Statistical and Machine Learning Methods for Vaccine Demand Forecasting: A Comparative Analysis ()
1. Introduction
The demands for vaccines have significantly increased due to the occurrence of outbreaks and birth rates in the Philippines. This increase storage, transport capacities, and handling of vaccines, thus resulting in complex and challenging to manage the immunization supply chain. The vaccine demand forecasting tool will help address a host of problems, such as small storage space, low stock, overstocking, and maintenance costs. Forecasting is an essential part of management’s decision-making activities and plays a vital role in many areas of the company [1]. It has been applied in various fields such as car fuel consumption forecasting, gold price forecasting, electricity load consumption, wind power, price spike prediction, and so on [2]. The use of demand forecasting models is an excellent part of the vaccine supply chain decision-making process.
This study compares the Multilayer Perceptron Neural Network (MLPNN) and Auto-Regressive Integrated Moving Average (ARIMA) models for vaccine demand forecasting. The suitable forecasting models were selected based on the lowest Root Mean Square Error (RMSE) and Mean Absolute Error (MAE) values. The forecasting results generated using the best model will serve as the basis to provide decision-making solutions to improved immunization planning and program.
The Autoregressive Integrated Moving Average (ARIMA) model is considered the most advanced and robust approach among the traditional forecasting models [3]. It is a type of statistical model for forecasting time-series data based on the Autoregressive (AR) and Moving Average (MA) processes. Many researchers use ARIMA models for forecasting [4] [5] [6]. Authors in [7] utilized the Auto-Regressive Integrated Moving Average (ARIMA) model for forecasting the price of agriculture commodities. The accuracy of the selected model was measure using two parameters: Root Mean Square Error (RMSE) and Mean Absolute Percentage Error (MAPE). Similarly, researchers in [8] use ARIMA analysis in forecasting measles immunization coverage, while [9] use ARIMA and ARMA models to propose a forecasting model for household electric consumption and [10] use ARIMA method to develop a vaccine prediction system to ensure that immunization coverage is well optimized.
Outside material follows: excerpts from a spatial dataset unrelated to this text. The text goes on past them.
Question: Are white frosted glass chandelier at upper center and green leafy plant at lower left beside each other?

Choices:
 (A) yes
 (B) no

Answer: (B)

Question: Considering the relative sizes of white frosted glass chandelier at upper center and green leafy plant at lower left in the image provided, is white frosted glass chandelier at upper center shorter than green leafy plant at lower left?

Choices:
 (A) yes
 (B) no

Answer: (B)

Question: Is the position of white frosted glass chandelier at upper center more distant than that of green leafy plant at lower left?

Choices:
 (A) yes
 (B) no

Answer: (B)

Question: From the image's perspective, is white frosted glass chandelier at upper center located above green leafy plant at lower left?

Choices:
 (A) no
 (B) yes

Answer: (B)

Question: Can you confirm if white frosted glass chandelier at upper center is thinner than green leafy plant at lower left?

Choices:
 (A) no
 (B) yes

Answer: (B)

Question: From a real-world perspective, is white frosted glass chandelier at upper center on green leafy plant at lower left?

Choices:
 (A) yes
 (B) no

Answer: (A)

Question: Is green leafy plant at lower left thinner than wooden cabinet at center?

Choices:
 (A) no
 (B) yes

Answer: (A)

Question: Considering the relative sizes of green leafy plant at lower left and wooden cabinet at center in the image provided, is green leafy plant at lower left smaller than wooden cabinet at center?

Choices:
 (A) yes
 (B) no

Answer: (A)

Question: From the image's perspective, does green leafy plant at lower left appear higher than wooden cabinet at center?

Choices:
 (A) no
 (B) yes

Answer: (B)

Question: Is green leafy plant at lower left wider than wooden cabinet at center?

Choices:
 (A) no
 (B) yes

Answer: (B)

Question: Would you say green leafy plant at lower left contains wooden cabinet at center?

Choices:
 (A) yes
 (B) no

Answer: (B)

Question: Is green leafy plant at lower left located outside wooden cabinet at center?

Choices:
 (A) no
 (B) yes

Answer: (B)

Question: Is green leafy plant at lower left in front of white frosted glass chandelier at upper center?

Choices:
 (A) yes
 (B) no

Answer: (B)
The Multilayer Perceptron Neural Network (MLPNN) is the most commonly used ANN model for time series forecasting. It is a feed-forward neural network consisting of an input layer, a hidden layer, and an output layer [11]. Currently, the applications of the MLP in forecasting time series data have diversified their field of action. Authors in [12] utilized a multilayer perceptron neural network to forecast the next 12 months’ bottled water demand for a small business. Similarly, researchers in [13] use ARIMA and MLPNN model in forecasting network traffic to optimize backhaul network capacity and frequency. Mean Square Error (RMSE) and Mean Absolute Percentage Error (MAPE) was used to select the best model. In [14], Shamshad et al. use MLPNN, ARIMA, and the ETS model to forecast the critical model weather parameters. Despite several researches in forecasting time series data, none of them used ARIMA and MLPNN model to forecast the BCG vaccine demand.
2. Methodology
2.1. CRISP-DM
This study adopted the Cross-Industry Standard Process for Data Mining or (CRISP-DM) methodology. It is a process model that provides a fluid framework for devising, creating, building testing, and deploying machine solutions [15]. The CRISP-DM methodology consists of six phases that served as the road map in planning and conducting the study. Figure 1 shows the phases of the CRISP-DM methodology.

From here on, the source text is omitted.